For years, the name Monica Lewinsky was synonymous with public humiliation. But last month, 25 years after she became a household name for all the wrong reasons, she was lauded in the media.
After the recent death of Kenneth Starr, the prosecutor whose probe uncovered her affair with President Bill Clinton, she tweeted: “…My thoughts about Ken Starr bring up complicated feelings…But of more importance, is that I imagine it’s a painful loss for those who love him.”
Her words showed restraint, grace, and class, and exemplified one of the many ways Lewinsky, who is Jewish, has reclaimed her story. It’s taken a long time, but she somehow has triumphed over her past personal hell.
When the scandal broke in 1998 at the dawn of the digital age, Lewinsky became the first ever target of cyber-bullying–before we could even name it. She was relentlessly shamed in the media for years, the butt of cheap and vulgar late night talk show punchlines.

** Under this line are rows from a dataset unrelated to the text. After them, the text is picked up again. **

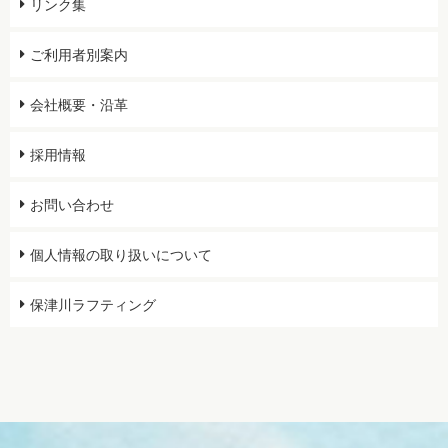
リンク集
ご利用者別案内
会社概要・沿革
採用情報
お問い合わせ
個人情報の取り扱いについて
保津川ラフティング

In 2005, a broken Lewinsky–who later admitted to almost taking her own life–retreated from the American spotlight and escaped to London.
She reemerged almost a decade later, managing to reinvent herself. Today, Lewinsky has been trying her hand as a Hollywood producer, executive producing a documentary examining shame and cancel culture, and serving as a producer of a limited drama series last year about the scandal.

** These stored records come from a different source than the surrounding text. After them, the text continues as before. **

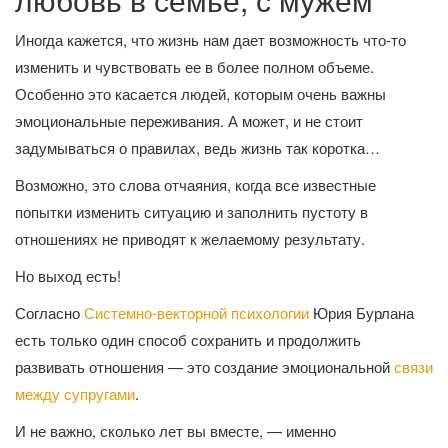
Иногда кажется, что жизнь нам дает возможность что-то
изменить и чувствовать ее в более полном объеме.
Особенно это касается людей, которым очень важны
эмоциональные переживания. А может, и не стоит
задумываться о правилах, ведь жизнь так коротка…
Возможно, это слова отчаяния, когда все известные
попытки изменить ситуацию и заполнить пустоту в
отношениях не приводят к желаемому результату.
Но выход есть!
Согласно
Системно-векторной психологии
Юрия Бурлана
есть только один способ сохранить и продолжить
развивать отношения — это создание эмоциональной
связи
между супругами
.
И не важно, сколько лет вы вместе, — именно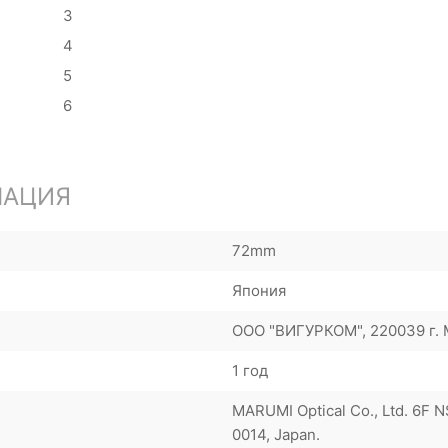
3
4
5
6
МАЦИЯ
72mm
Япония
ООО "ВИГУРКОМ", 220039 г. М
1 год
MARUMI Optical Co., Ltd. 6F N
0014, Japan.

Outside of rehabilitating her own image, Lewinsky has used her unique vantage point and platform for a greater good–to denounce bullying. She is a crusader against a “culture of shame,” as she puts it in her 2015 TED Talk, and a champion for younger victims of online harassment.
In 2010, years before her public reemergence, she learned about Tyler Clementi, a Rutgers University freshman whose roommate filmed him on a webcam engaging in sexual relations. The video went viral, and vicious online harassment ensued. Days later, Clementi jumped off the George Washington Bridge.

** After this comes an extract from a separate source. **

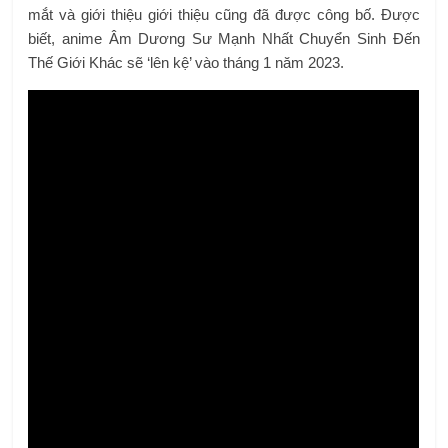
mắt và giới thiệu giới thiệu cũng đã được công bố. Được
biết, anime Âm Dương Sư Mạnh Nhất Chuyển Sinh Đến
Thế Giới Khác sẽ ‘lên kệ’ vào tháng 1 năm 2023.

His death resonated with Lewinsky, and marked a turning point in her journey. His loss, in part, compelled her to “bring a purpose to her past,” as she wrote in a 2014 Vanity Fair essay. It was, tragically, too late for Clementi, but Lewinsky knew she was meant to help other young victims of online harassment, and maybe even save a life–considered the highest value in Judaism.
A decade later, there is so much more work to be done. Suicide is now the second leading cause of death for people, ages 10-14 and 25-34, according to the Centers for Disease Control and Prevention.
That’s, in part, why JUF recently launched its Mental Health Initiative to support our community’s growing need for mental health services. Fueled by the 2022 JUF Annual Campaign, the initiative will invest $2 million over the next two years to enable more community members–particularly young people–to access the resources they need to improve their mental health and well-being.
Because all human beings deserve health, happiness, and respect. After all, as our tradition teaches us, we are all made in the image of God.